Os registros, criteriosamente datados e numerados, foram batizados de "Martirológio", expressão que ele, num primeiro instante, define como "uma lista de desventuras" e, mais tarde, com ironia, chama de "título pretensioso e mentiroso, mas que fique como um recordação da minha insignificância indestrutível, movimentada e fútil".
MISTICISMO
Depois de "A Infância de Ivan", estreia em 1962 no longa-metragem que teve uma recepção, em geral, de apoio da controlada cultura soviética, o trabalho seguinte de Tarkóvski, "Andrei Rublev", feito em 1966, permaneceu cinco anos vetado pelas autoridades, sob a vaga acusação de "misticismo".
Daí em diante, cada tentativa de filmar se tornaria, de fato, um martírio.
A escrita dos "Diários" inicia-se nesse tempo de espera e prolonga-se até a fase em que Tarkóvski, moribundo e no exílio, tenta obter autorização oficial para que o filho, Andrei, pudesse se reunir à família.
As notas, contudo, não são mera sucessão de lamúrias. Entre uma e outra denúncia dos sanguessugas, artistas confortavelmente posicionados como burocratas, Andrei Tarkóvski não deixa de ser divertido e venenoso em relação a outros cineastas com quem ele divide espaço no panteão.

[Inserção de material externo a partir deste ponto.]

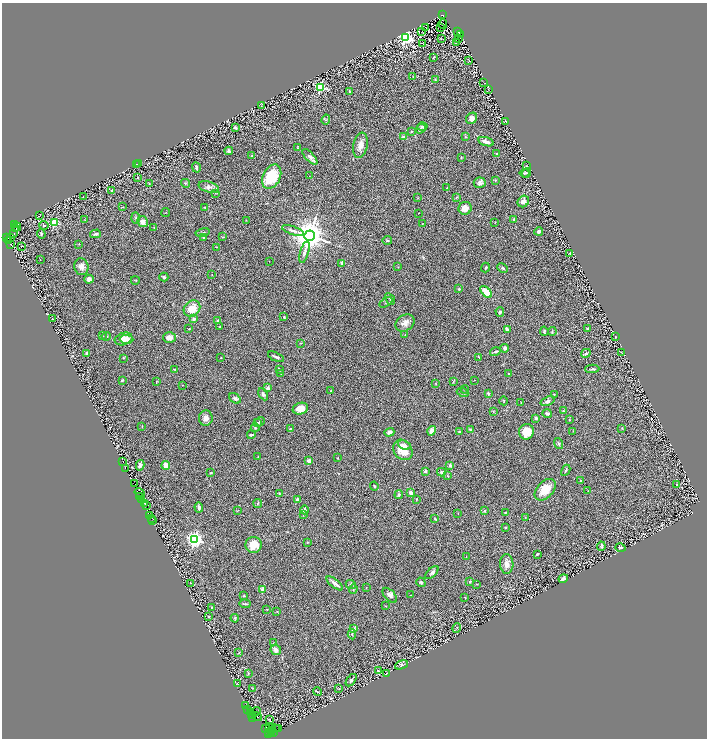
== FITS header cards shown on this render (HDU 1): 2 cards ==
NAXIS1  =                 1410
NAXIS2  =                 1472

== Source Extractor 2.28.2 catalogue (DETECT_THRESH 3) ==
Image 1410 x 1472 px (HDU 1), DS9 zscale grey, zoomed out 1/2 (1 PNG px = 2 x 2 image px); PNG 709 x 740 px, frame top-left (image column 2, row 1471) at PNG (2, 3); each listed source drawn as its Kron ellipse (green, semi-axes under 4 px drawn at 4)
Background 0.558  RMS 0.094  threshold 0.281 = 3 sigma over >= 5 px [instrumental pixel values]
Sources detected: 337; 44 cannot appear on this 1/2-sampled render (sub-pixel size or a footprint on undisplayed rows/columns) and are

Ozu, Buñuel, Bergman, Antonioni ou Angelopoulos, por exemplo, não ficam a salvo de opiniões nem sempre justas, mas coerentes com o ideal exclusivista de cinema do diretor.
Outros filmes cultuados pela maioria são destratados sem meio-termo. "Eu assisti a 'Apocalipse Now', de Coppola. O filme não tem sentido. Na verdade, é como um desenho animado", escreve, em abril de 1980.
De modo distinto da densidade teórica de "Esculpir o Tempo" (ed. Martins Fontes), os "Diários" contêm um pensamento em transformação, imperfeito e informe e têm a vantagem de deixar exposta a natureza inacabada de toda obra.
Pena que os descuidos de edição obriguem o leitor a pensar em russo para entender quem é "Leluche" (Claude Lelouch), "Kasavetis" (John Cassavetes) e "Foreman" (Milos Forman), entre outros.